### [Exercise goal]
Reproduce the text read from each of the records below, line for line and unchanged, leaving the pictures out.

== == ==

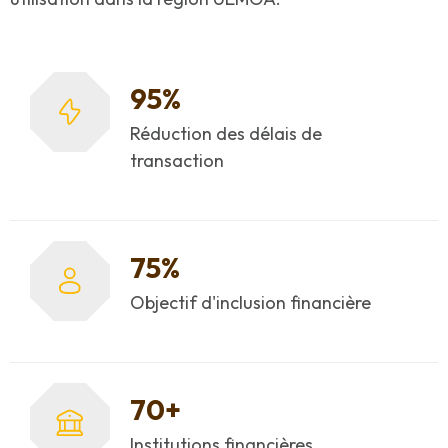
95%
Réduction des délais de
transaction
75%
Objectif d'inclusion financière
70+
Institutions financières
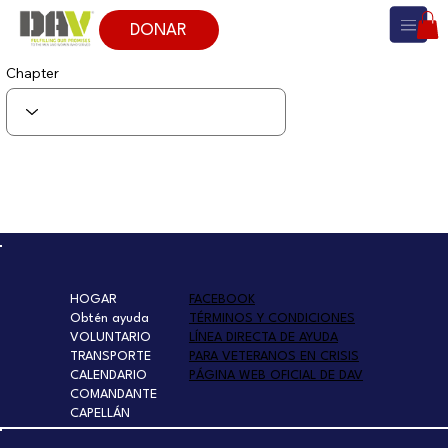
DONAR
Chapter
HOGAR
FACEBOOK
Obtén ayuda
TÉRMINOS Y CONDICIONES
VOLUNTARIO
LÍNEA DIRECTA DE AYUDA
TRANSPORTE
PARA VETERANOS EN CRISIS
CALENDARIO
PÁGINA WEB OFICIAL DE DAV
COMANDANTE
CAPELLÁN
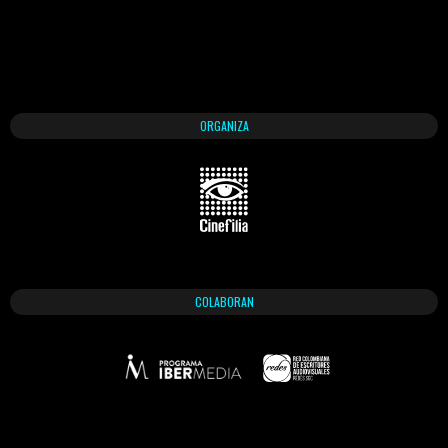
ORGANIZA
COLABORAN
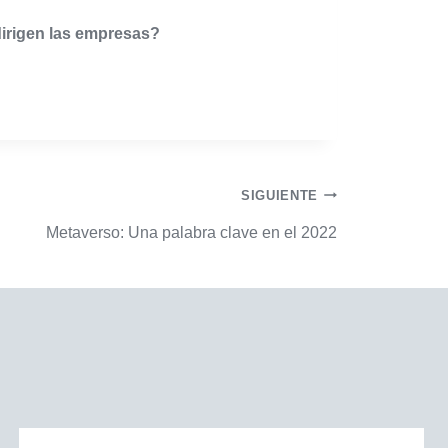
irigen las empresas?
SIGUIENTE
Metaverso: Una palabra clave en el 2022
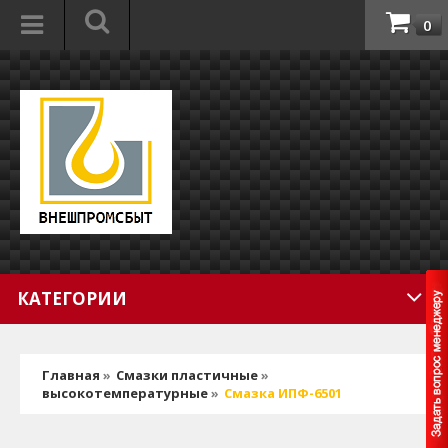
0
КАТЕГОРИИ
Главная
»
Смазки пластичные
»
высокотемпературные
»
Смазка ИПФ-6501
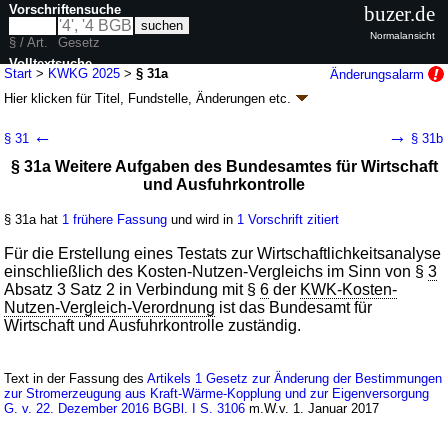
Vorschriftensuche
buzer.de
Normalansicht
§ / Art.
Gesetz
Volltextsuche
Start
>
KWKG 2025
>
§ 31a
Änderungsalarm
Hier klicken für
Titel, Fundstelle, Änderungen
etc.
nur in KWKG 2025
§ 31a - Kraft-Wärme-Kopplungsgesetz (KWKG
←
→
§ 31
§ 31b
2025)
§ 31a Weitere Aufgaben des Bundesamtes für Wirtschaft
Artikel 1 G. v. 21.12.2015
BGBl. I S. 2498
(
Nr. 55
); zuletzt geändert durch
und Ausfuhrkontrolle
Artikel 24
G. v. 18.12.2025
BGBl. 2025 I Nr. 347
Geltung ab 01.01.2016; FNA: 754-28
Energieversorgung
§ 31a hat
1 frühere Fassung
und wird in
1 Vorschrift zitiert
27 weitere Fassungen
|
Drucksachen / Entwurf / Begründung
|
wird in 200 Vorschriften zitiert
Für die Erstellung eines Testats zur Wirtschaftlichkeitsanalyse
einschließlich des Kosten-Nutzen-Vergleichs im Sinn von §
3
Abschnitt 7 Sonstige Vorschriften
Absatz 3 Satz 2 in Verbindung mit §
6
der
KWK-Kosten-
Nutzen-Vergleich-Verordnung
ist das Bundesamt für
Wirtschaft und Ausfuhrkontrolle zuständig.
Text in der Fassung des
Artikels 1 Gesetz zur Änderung der Bestimmungen
zur Stromerzeugung aus Kraft-Wärme-Kopplung und zur Eigenversorgung
G. v. 22. Dezember 2016 BGBl. I S. 3106
m.W.v. 1. Januar 2017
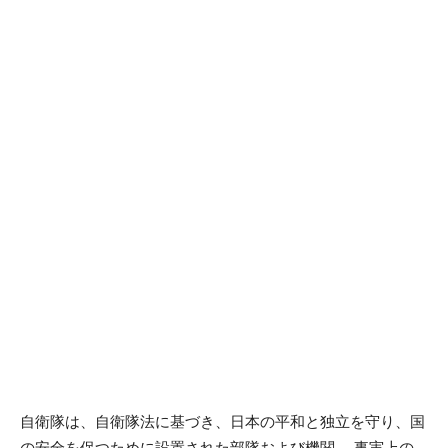
自衛隊は、自衛隊法に基づき、日本の平和と独立を守り、国
の安全を保つために設置された部隊および機関。 事実上の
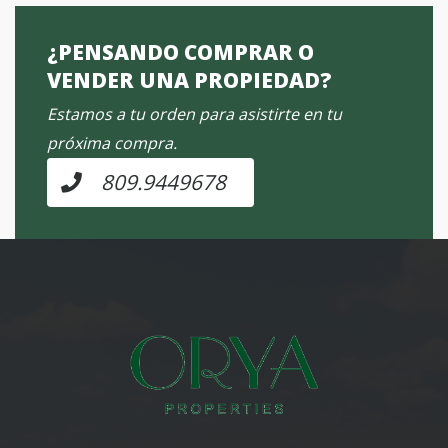
¿PENSANDO COMPRAR O
VENDER UNA PROPIEDAD?
Estamos a tu orden para asistirte en tu
próxima compra.
809.9449678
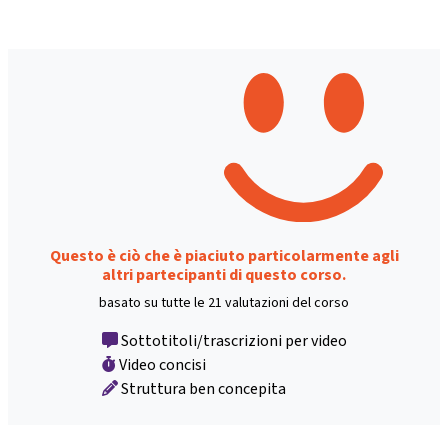
Questo è ciò che è piaciuto particolarmente agli
altri partecipanti di questo corso.
basato su tutte le 21 valutazioni del corso
Sottotitoli/trascrizioni per video
Video concisi
Struttura ben concepita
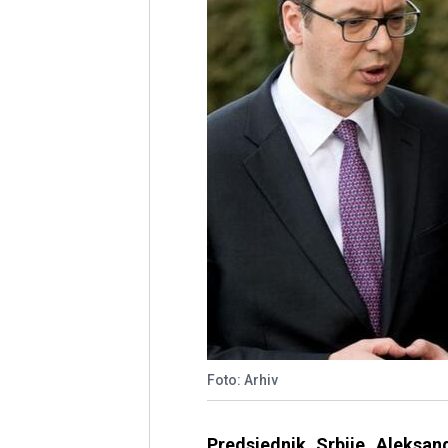
Foto: Arhiv
​Predsjednik Srbije Aleksa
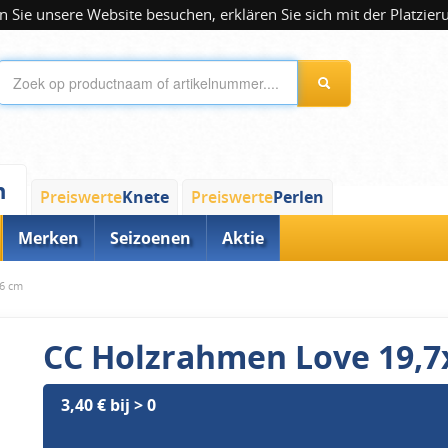
 Sie unsere Website besuchen, erklären Sie sich mit der Platzier
n
Preiswerte
Knete
Preiswerte
Perlen
Merken
Seizoenen
Aktie
6 cm
CC Holzrahmen Love 19,7
3,40 € bij > 0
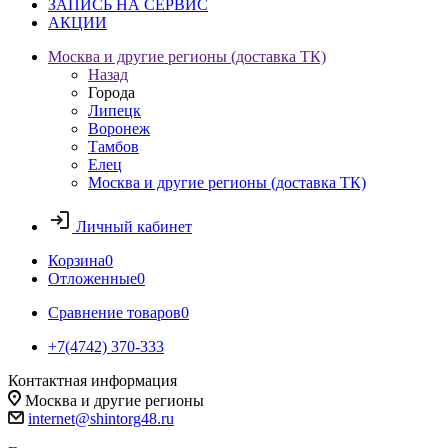
ЗАПИСЬ НА СЕРВИС
АКЦИИ
Москва и другие регионы (доставка ТК)
Назад
Города
Липецк
Воронеж
Тамбов
Елец
Москва и другие регионы (доставка ТК)
Личный кабинет
Корзина
0
Отложенные
0
Сравнение товаров
0
+7(4742) 370-333
Контактная информация
Москва и другие регионы
internet@shintorg48.ru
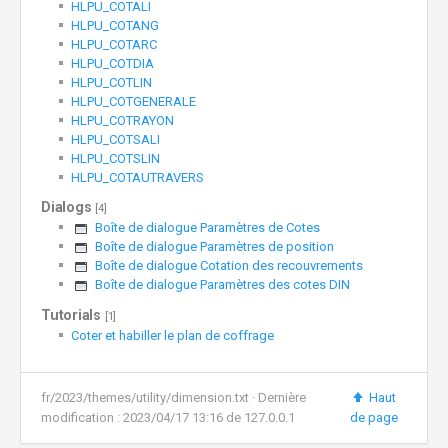
HLPU_COTALI
HLPU_COTANG
HLPU_COTARC
HLPU_COTDIA
HLPU_COTLIN
HLPU_COTGENERALE
HLPU_COTRAYON
HLPU_COTSALI
HLPU_COTSLIN
HLPU_COTAUTRAVERS
Dialogs
[4]
Boîte de dialogue Paramètres de Cotes
Boîte de dialogue Paramètres de position
Boîte de dialogue Cotation des recouvrements
Boîte de dialogue Paramètres des cotes DIN
Tutorials
[1]
Coter et habiller le plan de coffrage
fr/2023/themes/utility/dimension.txt
· Dernière
Haut
modification :
2023/04/17 13:16
de
127.0.0.1
de page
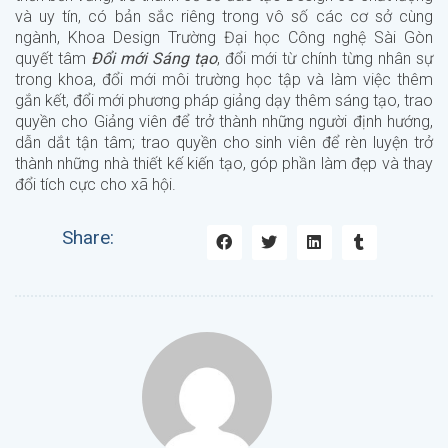
và uy tín, có bản sắc riêng trong vô số các cơ sở cùng
ngành, Khoa Design Trường Đại học Công nghệ Sài Gòn
quyết tâm
Đổi mới Sáng tạo
, đổi mới từ chính từng nhân sự
trong khoa, đổi mới môi trường học tập và làm việc thêm
gắn kết, đổi mới phương pháp giảng dạy thêm sáng tạo, trao
quyền cho Giảng viên để trở thành những người định hướng,
dẫn dắt tận tâm; trao quyền cho sinh viên để rèn luyện trở
thành những nhà thiết kế kiến tạo, góp phần làm đẹp và thay
đổi tích cực cho xã hội.
Share:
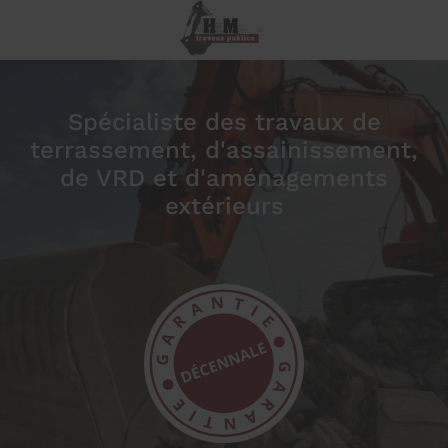
Spécialiste des travaux de
terrassement, d'assainissement,
de VRD et d'aménagements
extérieurs
prev
next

== == ==

### [Written solution]
95%
Réduction des délais de
transaction
75%
Objectif d'inclusion financière
70+
Institutions financières
DONAR
Chapter
HOGAR
FACEBOOK
Obtén ayuda
TÉRMINOS Y CONDICIONES
VOLUNTARIO
LÍNEA DIRECTA DE AYUDA
TRANSPORTE
PARA VETERANOS EN CRISIS
CALENDARIO
PÁGINA WEB OFICIAL DE DAV
COMANDANTE
CAPELLÁN
ORGANIZA
COLABORAN
irigen las empresas?
SIGUIENTE
Metaverso: Una palabra clave en el 2022
0
КАТЕГОРИИ
Главная
»
Смазки пластичные
»
высокотемпературные
»
Смазка ИПФ-6501
Vorschriftensuche
buzer.de
Normalansicht
§ / Art.
Gesetz
Volltextsuche
Start
>
KWKG 2025
>
§ 31a
Änderungsalarm
Hier klicken für
Titel, Fundstelle, Änderungen
etc.
nur in KWKG 2025
§ 31a - Kraft-Wärme-Kopplungsgesetz (KWKG
←
→
§ 31
§ 31b
2025)
§ 31a Weitere Aufgaben des Bundesamtes für Wirtschaft
Artikel 1 G. v. 21.12.2015
BGBl. I S. 2498
(
Nr. 55
); zuletzt geändert durch
und Ausfuhrkontrolle
Artikel 24
G. v. 18.12.2025
BGBl. 2025 I Nr. 347
Geltung ab 01.01.2016; FNA: 754-28
Energieversorgung
§ 31a hat
1 frühere Fassung
und wird in
1 Vorschrift zitiert
27 weitere Fassungen
|
Drucksachen / Entwurf / Begründung
|
wird in 200 Vorschriften zitiert
Für die Erstellung eines Testats zur Wirtschaftlichkeitsanalyse
einschließlich des Kosten-Nutzen-Vergleichs im Sinn von §
3
Abschnitt 7 Sonstige Vorschriften
Absatz 3 Satz 2 in Verbindung mit §
6
der
KWK-Kosten-
Nutzen-Vergleich-Verordnung
ist das Bundesamt für
Wirtschaft und Ausfuhrkontrolle zuständig.
Text in der Fassung des
Artikels 1 Gesetz zur Änderung der Bestimmungen
zur Stromerzeugung aus Kraft-Wärme-Kopplung und zur Eigenversorgung
G. v. 22. Dezember 2016 BGBl. I S. 3106
m.W.v. 1. Januar 2017
自衛隊は、自衛隊法に基づき、日本の平和と独立を守り、国
の安全を保つために設置された部隊および機関。 事実上の
¿PENSANDO COMPRAR O
VENDER UNA PROPIEDAD?
Estamos a tu orden para asistirte en tu
próxima compra.
809.9449678
Questo è ciò che è piaciuto particolarmente agli
altri partecipanti di questo corso.
basato su tutte le 21 valutazioni del corso
Sottotitoli/trascrizioni per video
Video concisi
Struttura ben concepita
Foto: Arhiv
​Predsjednik Srbije Aleksa
 Sie unsere Website besuchen, erklären Sie sich mit der Platzier
n
Preiswerte
Knete
Preiswerte
Perlen
Merken
Seizoenen
Aktie
6 cm
CC Holzrahmen Love 19,7
3,40 € bij > 0
ЗАПИСЬ НА СЕРВИС
АКЦИИ
Москва и другие регионы (доставка ТК)
Назад
Города
Липецк
Воронеж
Тамбов
Елец
Москва и другие регионы (доставка ТК)
Личный кабинет
Корзина
0
Отложенные
0
Сравнение товаров
0
+7(4742) 370-333
Контактная информация
Москва и другие регионы
internet@shintorg48.ru
HLPU_COTALI
HLPU_COTANG
HLPU_COTARC
HLPU_COTDIA
HLPU_COTLIN
HLPU_COTGENERALE
HLPU_COTRAYON
HLPU_COTSALI
HLPU_COTSLIN
HLPU_COTAUTRAVERS
Dialogs
[4]
Boîte de dialogue Paramètres de Cotes
Boîte de dialogue Paramètres de position
Boîte de dialogue Cotation des recouvrements
Boîte de dialogue Paramètres des cotes DIN
Tutorials
[1]
Coter et habiller le plan de coffrage
fr/2023/themes/utility/dimension.txt
· Dernière
Haut
modification :
2023/04/17 13:16
de
127.0.0.1
de page
và uy tín, có bản sắc riêng trong vô số các cơ sở cùng
ngành, Khoa Design Trường Đại học Công nghệ Sài Gòn
quyết tâm
Đổi mới Sáng tạo
, đổi mới từ chính từng nhân sự
trong khoa, đổi mới môi trường học tập và làm việc thêm
gắn kết, đổi mới phương pháp giảng dạy thêm sáng tạo, trao
quyền cho Giảng viên để trở thành những người định hướng,
dẫn dắt tận tâm; trao quyền cho sinh viên để rèn luyện trở
thành những nhà thiết kế kiến tạo, góp phần làm đẹp và thay
đổi tích cực cho xã hội.
Share:
Spécialiste des travaux de
terrassement, d'assainissement,
de VRD et d'aménagements
extérieurs
prev
next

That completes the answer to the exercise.